Birmingham’s got Ghosts. Orgasms optional.

This far down rock n roll’s road, where – as David Coverdale has observed – as drifters we must walk alone, it’s damn hard to be original. After all, its all been done. First. Then ironically in a post modern type way, then earnestly copied by a retro mob. That doesn’t stop a hardy few having a go, though. And, if you are going to be original, than mixing doom, blues, a bleak country streak and industrial music might be a good way to start. Ok, that sounds rather odd – and it is – but really there’s no other way of describing what Dead Soul do. There’s three of them here as opposed to the usual duo. An extra guitarist has joined Niels Nielson and singer Anders Landelius. Drummers and bass players are for other bands – they can be delivered electronically – and it makes for a wonderfully hypnotic, dark and pulsing brew. Seven songs – four from new record “The Sheltering Sky” and three from their debut “In The Darkness” – is a decent window into their rather odd world. The blues tinged “Home By The Sea” and the Johnny Cash-esque desolation of “Burn Forever” are highlights, but it’s the closing “Inbetween” with its mighty ending groove that convinces any remaining doubters. Dead Soul are on their first trip to the UK. You suspect it won’t be their last.

About 15 minutes before show time the choral music starts and the incense is lit. The vibe is chilled and yet austere. And it’s rather at odds with the evil that’s to be summoned when the clocks tick nine.

Ghost (and let’s stop the tedious “who is in the band?” “Has Dave Grohl joined?” “Is it the fella who used to be in Crashdiet?” stuff, shall we? Who cares! Allow them to have some mystery) have just released album number three in “Meliora”, which is a fine record, but not a left turn, more a natural progression from their other two. Based solely on what went on before they came onstage, you’d imagine that it’d be business as usual for Papa Emertius III and the Nameless Ghouls. You’d be wrong.
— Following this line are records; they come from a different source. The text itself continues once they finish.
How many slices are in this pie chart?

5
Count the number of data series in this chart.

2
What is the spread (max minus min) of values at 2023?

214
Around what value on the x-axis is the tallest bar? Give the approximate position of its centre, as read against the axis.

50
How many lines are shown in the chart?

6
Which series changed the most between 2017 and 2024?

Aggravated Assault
This version of the band – and it’s probably the same band, with probably the same singer, but no one is too sure since they underwent a makeover from Beyonce’s stylist, is a very different (horned) beast from the band who supported Alice In Chains, for example. No longer po-faced and unsmiling, now Papa is content to send two young women dressed as Nuns (“the sisters of sin will work amongst you, no touching…..its for insurance” he jokes – yes, jokes – at one point) into the audience during “Body And Blood”, and for the second half the set even the Papal robes are gone, ditched in favour of a slicked back haircut and a look that’s about halfway between Freddie Mercury and Phantom Of The Opera.

The affect this has is rather interesting. Ghost have always had a Power Metal-style pomposity about them, but now it’s really to the fore on songs like “Cirice” and the highlight of “Absolution” from the new record.
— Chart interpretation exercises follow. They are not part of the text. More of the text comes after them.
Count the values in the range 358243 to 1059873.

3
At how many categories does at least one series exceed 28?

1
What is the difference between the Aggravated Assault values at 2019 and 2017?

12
They’d begun their 90 minute set with a pair from “Meliora” – and it’s a measure of the bands confidence in the new material that the around half the set is from it – with “Spirit” and “From The Pinnacle To The Pit” performing the same duties as on the record. They are followed by the debut album songs, “Ritual” and “Con Clavi Con Dio” (and these are the only songs they play from that breakthrough opus).
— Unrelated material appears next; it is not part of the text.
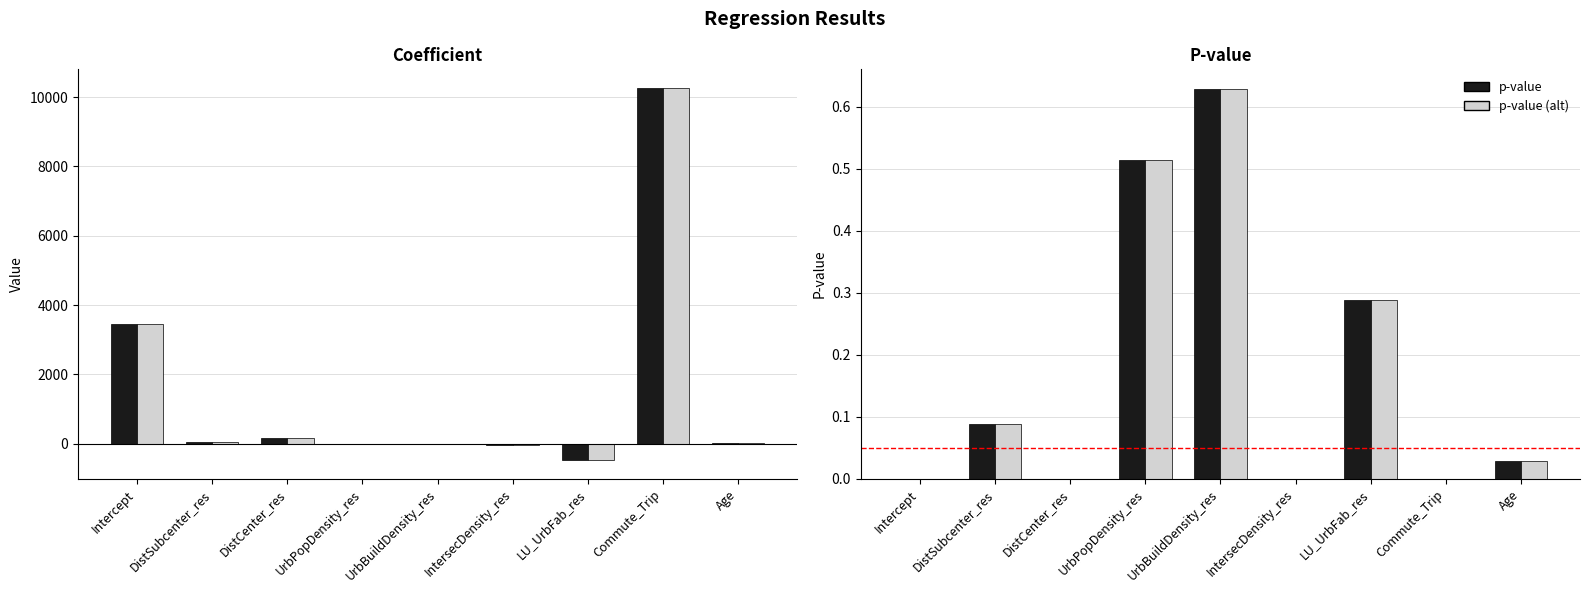

Rank the series at UrbBuildDensity_res from lowest to highest value.

coefficient, coefficient (alt), p-value, p-value (alt)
But it’s the new polished sheen that emerges halfway through that really elevates the show – and this is still a show in all senses of that word. This is coupled with great songs, “Mummy Dust” in particular superb with its genuinely heavy metal thump and without the mystical sauces that some Ghost songs are marinaded in, and a sense of spectacle and also the absurd.

After ostensibly finishing with “If You Have Ghosts” by Roky Erickson, the band don’t actually leave the stage before that “ode to the female orgasm” “Monstrance Clock” brings things to an …..urmmm climax.

Still, in that spirit, Birmingham came together, if you will, to worship the new look Ghost. Still unmistakably them, but at the same so different in feel. Satan just want mainstream.